Conflitos Juvenis
No recente filme canadense Vic+Flo Viram Um Urso (2013), o diretor Denis Côté trouxe para o
debate o processo difícil da busca da ressocialização de duas ex-prisioneiras
que acabaram de sair da cadeia. Já a estreante em longas, a paulista Caru
Alves de Souza- filha de Tata Amaral, que demonstra o mesmo talento da mãe-
aborda o mesmo tema em De Menor , com boa
acolhida nos festivais internacionais de San Sebastián, na Espanha, Toulouse,
na França e Havana, em Cuba.
Foi premiado como o melhor filme no Festival do Rio de
Janeiro do ano passado, dividindo as láureas com o fabuloso O Lobo
Atrás da Porta (2013), do também neófito Fernando Coimbra, ambos com grande
sucesso de público e recepção de crítica na 37ª. Mostra de Cinema de São Paulo.
A trama gira na sombria história de dois irmãos órfãos na
cidade de Santos. A jovem advogada Helena (Rita Batata- atuação impecável e
merecedora do prêmio de melhor atriz no Festival do Rio) é uma idealista que
defende menores infratores pela Defensoria Pública e vive com o irmão caçula Caio
(Giovanni Gallo), aparentemente os dois têm um relacionamento saudável e
demonstram muita amizade entre eles. Mas nem tudo é um mar de rosas, pois num dia
qualquer o adolescente comete um delito e torna-se acusado na Vara da Infância
e Juventude, exatamente no local de trabalho da irmã. A partir dali irá se
mostrar uma pessoa problemática pela instabilidade emocional e de personalidade
impulsiva, cercado por garotos que cometem pequenas infrações, até um dia que
há um crime maior e como uma bomba-relógio explodirá justamente na defensora
pública.
A diretora faz um retrato de uma juventude convalescente e
sem rumo, sem deixar de demonstrar durante boa parte do filme o amor entre os
dois dentro de casa, que dividem tarefas como cozinhar, às vezes brigam como
qualquer ser mortal, ouvem músicas juntos e mantêm uma rotina familiar de afeto,
embora houvesse uma grande dependência do garoto para a irmã mais velha, ambos
nitidamente fragilizados pela recente perda dos pais.

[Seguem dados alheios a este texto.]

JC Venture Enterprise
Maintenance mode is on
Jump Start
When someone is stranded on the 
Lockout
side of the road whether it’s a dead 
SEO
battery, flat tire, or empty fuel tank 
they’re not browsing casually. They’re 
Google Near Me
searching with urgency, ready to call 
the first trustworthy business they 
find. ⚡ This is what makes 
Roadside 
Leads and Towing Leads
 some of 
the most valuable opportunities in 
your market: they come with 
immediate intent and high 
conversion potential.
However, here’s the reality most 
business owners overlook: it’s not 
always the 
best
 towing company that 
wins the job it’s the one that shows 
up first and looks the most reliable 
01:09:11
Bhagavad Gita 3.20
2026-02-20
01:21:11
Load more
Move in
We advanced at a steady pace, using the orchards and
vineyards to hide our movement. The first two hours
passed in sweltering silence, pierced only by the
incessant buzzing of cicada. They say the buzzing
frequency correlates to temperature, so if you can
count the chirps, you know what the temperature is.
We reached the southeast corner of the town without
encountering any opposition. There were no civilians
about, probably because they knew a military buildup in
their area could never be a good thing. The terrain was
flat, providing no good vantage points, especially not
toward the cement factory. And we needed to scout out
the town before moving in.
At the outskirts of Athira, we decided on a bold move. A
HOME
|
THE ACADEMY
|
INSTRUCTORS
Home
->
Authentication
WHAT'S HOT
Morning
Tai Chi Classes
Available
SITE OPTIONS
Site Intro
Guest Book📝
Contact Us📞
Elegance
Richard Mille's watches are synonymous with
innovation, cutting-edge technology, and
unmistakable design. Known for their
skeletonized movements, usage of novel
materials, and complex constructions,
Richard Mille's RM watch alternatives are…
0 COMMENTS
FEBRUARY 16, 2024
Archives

Surgem dúvidas e
inseguranças como marca registrada de uma infância ingressando na adolescência,
vindo à tona as dificuldades para quem tem a guarda de um menor em crise de
identidade da criança para a fase adulta recheada de incertezas. É bem retratado
no drama com as nuances para uma reflexão desapaixonada, como visto
recentemente na realização colombiana La Playa (2012), de Juan Andrés Arango Garcia.
O filme questiona a ressocialização pelo reingresso na
sociedade do jovem infrator que cometeu pequenos ilícitos, como demonstrado
pela intolerância acentuada pela falta de visão panorâmica do promotor público (Rui
Ricardo Diaz), um típico mão de ferro e nada afeito a concessões, que irá
encontrar no comedido juiz (Caco Ciocler), uma pessoa mais afável e conhecedora
da causa dos desajustes infantis, embora sem perder o senso do limite jurídico
e protetivo previsto no Estatuto da Criança e do Adolescente. A punição entra
em choque com os ensinamentos da corriqueira lição dos métodos restritivos da
liberdade como forma de aprender as regras da vida.
Caru buscou subsídios na experiência pessoal da uma prima na
Defensoria Pública, na qual desenvolveu sua obra para abordar o tema do
abandono de crianças e adolescentes, tanto no âmbito familiar como no desleixo
dos governos e as tristes consequências da deliquência de uma juventude
conflitada, com a dose certa e bem temperada da trilha sonora de Tatá Aeroplano
e Junior Boca. A fotografia capta com esmero a emoção e as desavenças dos
irmãos em longos planos-sequência, num auxílio fascinante para um roteiro
engenhoso que aos poucos vai elucidando os fatos por uma narrativa segura e
objetiva, com poucos rodeios e distante de sofismas e alegorias baratas para
atingir no âmago o espectador atento, que irá perceber o esforço da
protagonista, mesmo em condições adversas, para obter soluções dignas como reinserções
para os que cometem desatinos ilícitos. Não chega a discutir a redução da
maioridade penal, embora o tema seja bem atual, talvez um equívoco da diretora.